= Bartholomew of Breganze =

Bartholomew of Breganze (c. 1200 – 1 July 1271) was an Italian Dominican friar and bishop.

==Life==
Bartholomew of Breganze was born in the city of Vicenza to the noble family of Da Breganze (from Breganze). He studied at Padua, receiving there the habit of the recently founded Dominican Order from the hands of Saint Dominic himself, at about twenty years old. Following his ordination as a priest, he quickly came to serve in various positions of leadership in the new order. According to Friar Leander, author of his earliest biography, he was made Master of the Sacred Palace in 1235, during the pontificate of Pope Gregory IX—but there is no mention of this event in his last testament, where Bartholomew listed the important offices he had held. During this period, he founded a military order of knights whose purpose was to establish civil order throughout Italy.

He was appointed to the See of Nemonicum in Cyprus in 1248 (what city this was is unknown). While Louis IX of France was engaged upon his expedition against the Islamic forces ruling the Holy Land, Bartholomew joined the King and Queen at Jaffa, Sidon, and Acre—in the capacity of apostolic legate, according to some writers; his own account merely states that he visited the King and Queen at these places. King Louis desired him to make a visit to France, promising rich relics for his church, should he comply with the request.

In 1254, he was sent as legate to the courts of England and France and as Henry III of England was, at that time, in his realm in the Aquitaine, Bartholomew traveled there towards the close of that year, then accompanied the English king and queen to Paris. He was, on this occasion, presented by the King of France with a relic of the true Cross and a thorn from Jesus's crown of thorns, worn at his crucifixion. These he afterwards placed in the Dominican Church built by him at Vicenza which was known as the Church of the Crown.

Two years later, to ensure the presence of so distinguished a prelate at his own court, Pope Alexander IV made him Bishop of Vicenza. During his tenure of that see, Bartholomew was subject to the hostility of the local ruler Ezzelino III, a Ghibelline who was noted for the brutality of his rule and who was a strong opponent of papal power. It has been said that Bartholomew was named Latin Patriarch of Jerusalem, but this is doubtful, as his testament does not mention this.

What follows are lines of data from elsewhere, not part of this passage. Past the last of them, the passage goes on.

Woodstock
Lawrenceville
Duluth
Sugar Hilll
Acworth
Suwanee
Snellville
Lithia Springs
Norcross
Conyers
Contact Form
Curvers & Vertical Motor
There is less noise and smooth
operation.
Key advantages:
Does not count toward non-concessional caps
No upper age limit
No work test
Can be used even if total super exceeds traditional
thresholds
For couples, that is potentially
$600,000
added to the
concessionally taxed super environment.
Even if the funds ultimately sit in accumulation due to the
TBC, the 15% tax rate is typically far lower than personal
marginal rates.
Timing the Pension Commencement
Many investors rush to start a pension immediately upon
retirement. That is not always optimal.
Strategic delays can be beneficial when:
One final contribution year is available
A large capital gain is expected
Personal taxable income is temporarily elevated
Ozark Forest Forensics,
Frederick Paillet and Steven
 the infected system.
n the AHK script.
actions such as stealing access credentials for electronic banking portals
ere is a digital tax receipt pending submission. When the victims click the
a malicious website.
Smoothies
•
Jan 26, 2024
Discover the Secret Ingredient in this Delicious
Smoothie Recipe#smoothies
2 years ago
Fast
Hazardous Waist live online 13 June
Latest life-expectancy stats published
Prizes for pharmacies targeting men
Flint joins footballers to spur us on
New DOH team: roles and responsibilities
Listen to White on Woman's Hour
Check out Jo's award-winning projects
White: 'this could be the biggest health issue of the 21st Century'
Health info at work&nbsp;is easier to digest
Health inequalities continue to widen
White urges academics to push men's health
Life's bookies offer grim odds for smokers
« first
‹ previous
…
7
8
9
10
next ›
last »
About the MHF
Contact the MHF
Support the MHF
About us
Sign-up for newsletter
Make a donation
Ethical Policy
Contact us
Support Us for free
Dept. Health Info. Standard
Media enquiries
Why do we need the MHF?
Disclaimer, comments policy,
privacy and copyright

He was venerated by the people and, according to the Bollandists, has always been honored with the title of "Blessed". In recognition of this, he was formally beatified in 1793. He wrote commentaries on scripture, was the reputed author of a commentary on the "Hierarchy" of Dionysius the Areopagite, of two volumes of sermons, and some smaller works. His feast day is observed within the Dominican Order on 27 October.